Of all the new Toronto Film Festival films announced today, the most intriguing (for me) is Alan Ball‘s Nothing is Private, a Scott Rudin production that has no distributor as of this writing. I read the script last April and called it “a very solid and sharply observed thing, and sexually audacious as the dickens.”
Actually I was only describing the first 55 pages, which was all I’d read at that point. But I finished it the next day, and if anything my admiration gained.

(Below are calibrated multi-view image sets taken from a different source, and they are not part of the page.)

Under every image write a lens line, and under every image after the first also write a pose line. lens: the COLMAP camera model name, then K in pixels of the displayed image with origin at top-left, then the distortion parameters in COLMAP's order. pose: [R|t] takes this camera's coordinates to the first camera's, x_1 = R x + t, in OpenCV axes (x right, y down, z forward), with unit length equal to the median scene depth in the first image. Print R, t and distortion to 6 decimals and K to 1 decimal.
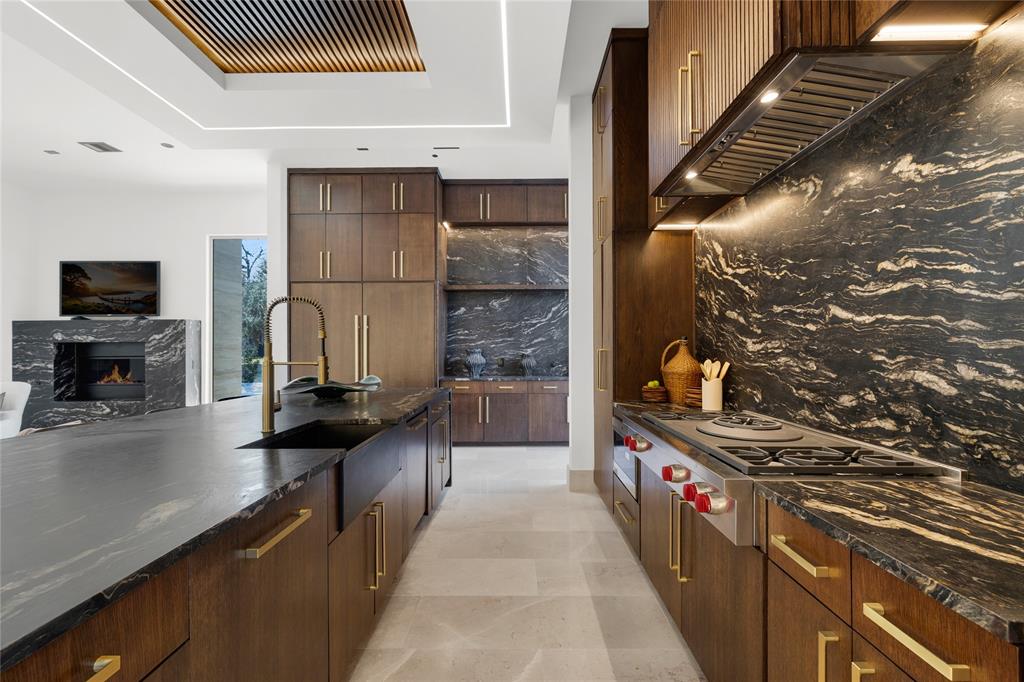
lens RADIAL K [[440.6, 0, 512.0], [0, 440.6, 341.0], [0, 0, 1]] dist [-0.000563, 0.000092]
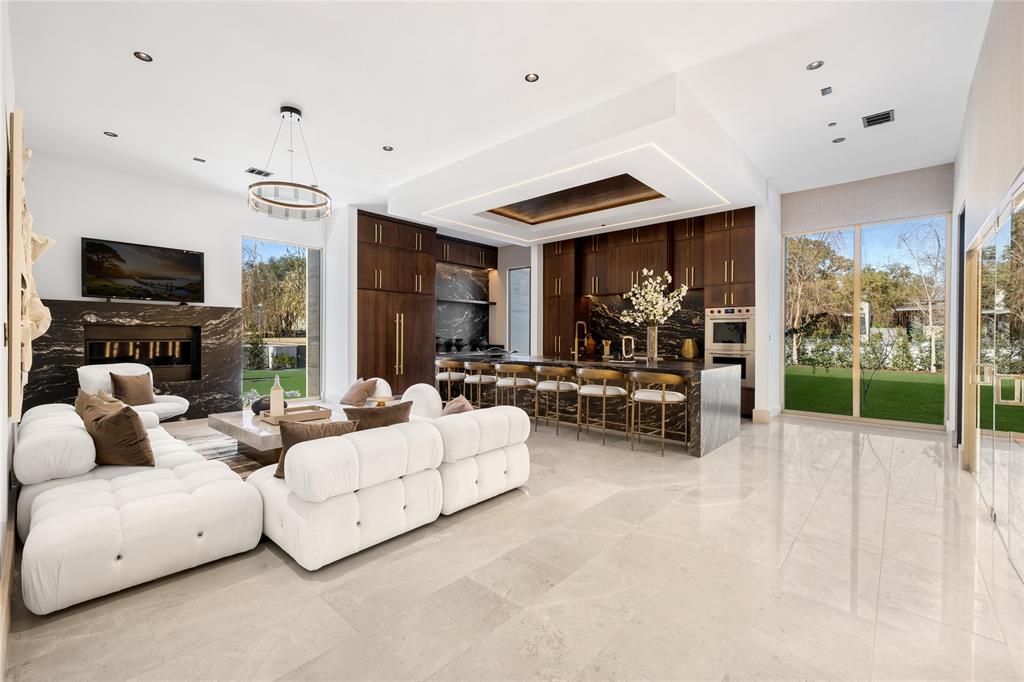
lens RADIAL K [[440.6, 0, 512.0], [0, 440.6, 341.0], [0, 0, 1]] dist [-0.000563, 0.000092]
pose [[0.666002, 0.001325, 0.745949, -1.135957], [-0.021542, 0.999616, 0.017457, 0.002525], [-0.745639, -0.027696, 0.665774, -0.315083]]
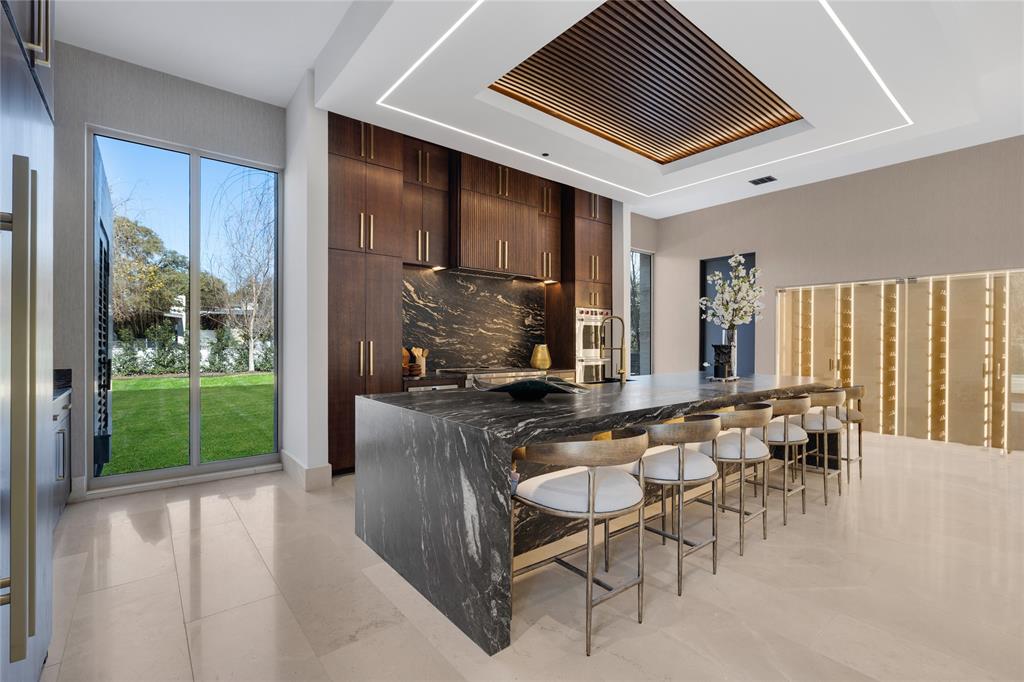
lens RADIAL K [[453.1, 0, 512.0], [0, 453.1, 341.0], [0, 0, 1]] dist [0.000224, -0.000003]
pose [[-0.641152, 0.004281, 0.767402, -0.585297], [-0.013077, 0.999778, -0.016503, 0.019026], [-0.767302, -0.020616, -0.640954, 0.874251]]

It may not be a monumental film (whatever that means), but it had, on paper, a feeling of discipline, completeness and clarity of character.
Based on Alicia Erian‘s “Towelhead” and costarring Aaron Eckhart, Maria Bello, Peter Macdissi, Toni Collette and Eugene Jones, it’s about a 13 year-old half-Arab, half-Irish girl named Jasira (Summer Bishil, said to be exceptional in the part) getting sexually involved with two older guys while living with her strict Lebanese father in Houston in the early ’90s.
The other films locked into Toronto are Julian Schanbel‘s The Diving Bell and the Butterfly (beautifully made with rivers of feeling, but also a film that makes you wish it would end sooner); Tony Gilroy‘s Michael Clayton (George Clooney in the lead role), Gavin Hood‘s Rendition (Reese Witherspoon, Jake Gyllenhaal, Meryl Streep); Neil Jordan‘s The Brave One (Jodie Foster, Terrence Howard); Terry George‘s Reservation Road (Joaquin Phoenix, Mark Ruffalo, Jennifer Connelly), and Peter Greenaway‘s Nightwatching.